For every %d printf format specifier that you use, you must pass exactly one corresponding int argument.

In the line

printf("Vertex coords = %d, %d, %d \n\n", triangleTest.vertex[loop]);

you are violating this rule, because you are using three %d specifiers, but only one argument, which is also of the wrong type. It is of type struct vertexes, not of type int.

Due to you violating this rule, your program has undefined behavior, which means that anything can happen, including the behavior you describe in the question.

See one of the other answers for a possible explanation of why the order of the values are inverted, when you test your program.
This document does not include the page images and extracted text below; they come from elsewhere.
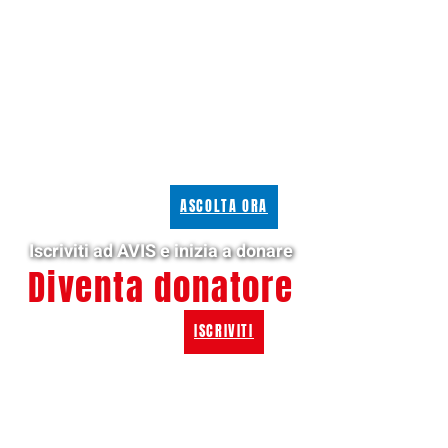
ASCOLTA ORA
Iscriviti ad AVIS e inizia a donare
Diventa donatore
ISCRIVITI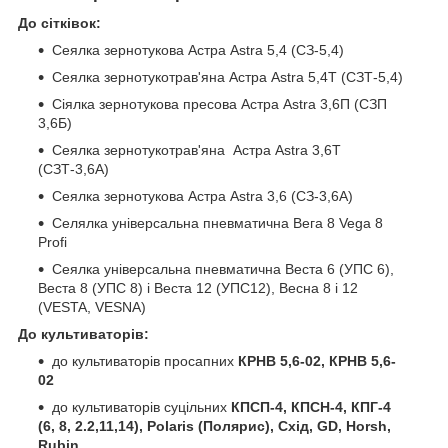
До сітківок:
Сеялка зернотукова Астра Astra 5,4 (СЗ-5,4)
Сеялка зернотукотрав'яна Астра Astra 5,4Т (СЗТ-5,4)
Сіялка зернотукова пресова Астра Astra 3,6П (СЗП
3,6Б)
Сеялка зернотукотрав'яна Астра Astra 3,6Т
(СЗТ-3,6А)
Сеялка зернотукова Астра Astra 3,6 (СЗ-3,6А)
Селялка універсальна пневматична Вега 8 Vega 8
Profi
Сеялка універсальна пневматична Веста 6 (УПС 6),
Веста 8 (УПС 8) і Веста 12 (УПС12), Весна 8 і 12
(VESTA, VESNA)
До культиваторів:
до культиваторів просапних
КРНВ 5,6-02, КРНВ 5,6-
02
до культиваторів суцільних
КПСП-4, КПСН-4, КПГ-4
(6, 8, 2.2,11,14), Polaris (Полярис), Схід, GD, Horsh,
Rubin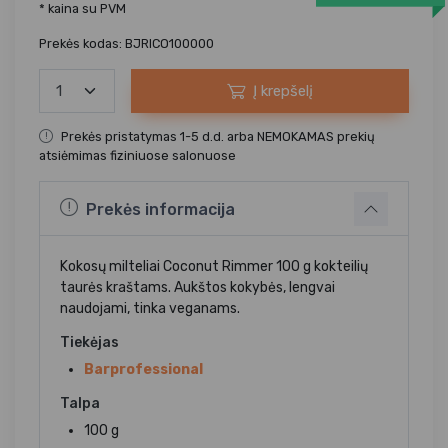
* kaina su PVM
Prekės kodas: BJRICO100000
Į krepšelį
Prekės pristatymas 1-5 d.d. arba NEMOKAMAS prekių
atsiėmimas fiziniuose salonuose
Prekės informacija
Kokosų milteliai Coconut Rimmer 100 g kokteilių
taurės kraštams. Aukštos kokybės, lengvai
naudojami, tinka veganams.
Tiekėjas
Barprofessional
Talpa
100 g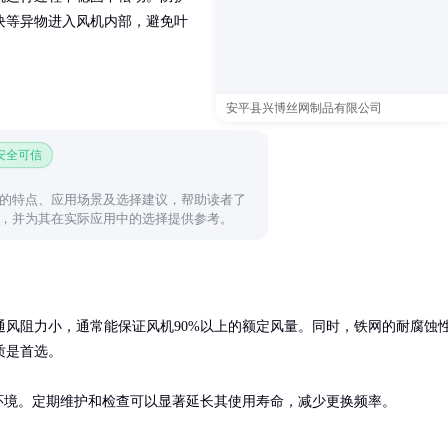
块等异物进入风机内部，避免叶
安平县兴博丝网制品有限公司
 安全可信
的特点、应用场景及选择建议，帮助读者了
，并为其在实际应用中的选择提供参考。
风阻力小，通常能保证风机90%以上的额定风量。同时，铁网的耐腐蚀
是首选。

用环境。定期维护和检查可以显著延长其使用寿命，减少更换频率。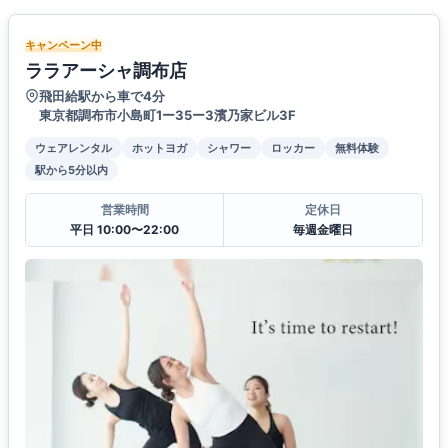
キャンペーン中
ララアーシャ調布店
飛田給駅から車で4分
東京都調布市小島町1ー35ー3濱乃家ビル3F
ウェアレンタル
ホットヨガ
シャワー
ロッカー
無料体験
駅から5分以内
営業時間
定休日
平日 10:00〜22:00
毎週金曜日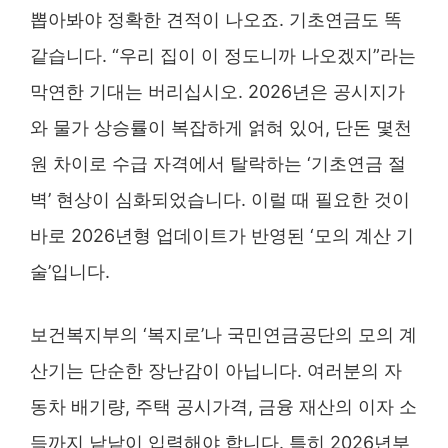
뽑아봐야 정확한 견적이 나오죠. 기초연금도 똑
같습니다. “우리 집이 이 정도니까 나오겠지”라는
막연한 기대는 버리십시오. 2026년은 공시지가
와 물가 상승률이 복잡하게 얽혀 있어, 단돈 몇천
원 차이로 수급 자격에서 탈락하는 ‘기초연금 절
벽’ 현상이 심화되었습니다. 이럴 때 필요한 것이
바로 2026년형 업데이트가 반영된 ‘모의 계산 기
술’입니다.
보건복지부의 ‘복지로’나 국민연금공단의 모의 계
산기는 단순한 장난감이 아닙니다. 여러분의 자
동차 배기량, 주택 공시가격, 금융 재산의 이자 소
득까지 낱낱이 입력해야 합니다. 특히 2026년부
However, you cannot rely on the values being inverted, because, as mentioned above, anything may happen when invoking undefined behavior.

If you want the behavior of your program to be reliably predictable, then you should not invoke undefined behavior, by following the rule mentioned above, for example like this:

printf(
    "Vertex coords = %d, %d, %d \n\n",
    triangleTest.vertex[loop].x
    triangleTest.vertex[loop].y
    triangleTest.vertex[loop].z
);

Although these arguments are of type unsigned short instead of int, this is acceptable, because when passing an unsigned short to printf, it will get implicitly promoted to int.

However, I would recommend using %hu instead of %d for the unsigned short data type, because that way, you can use the same format specifier for both the printf and scanf family of functions and you don't have to take int promotions into account.

See the documentation for printf and scanf for further information on the format specifiers.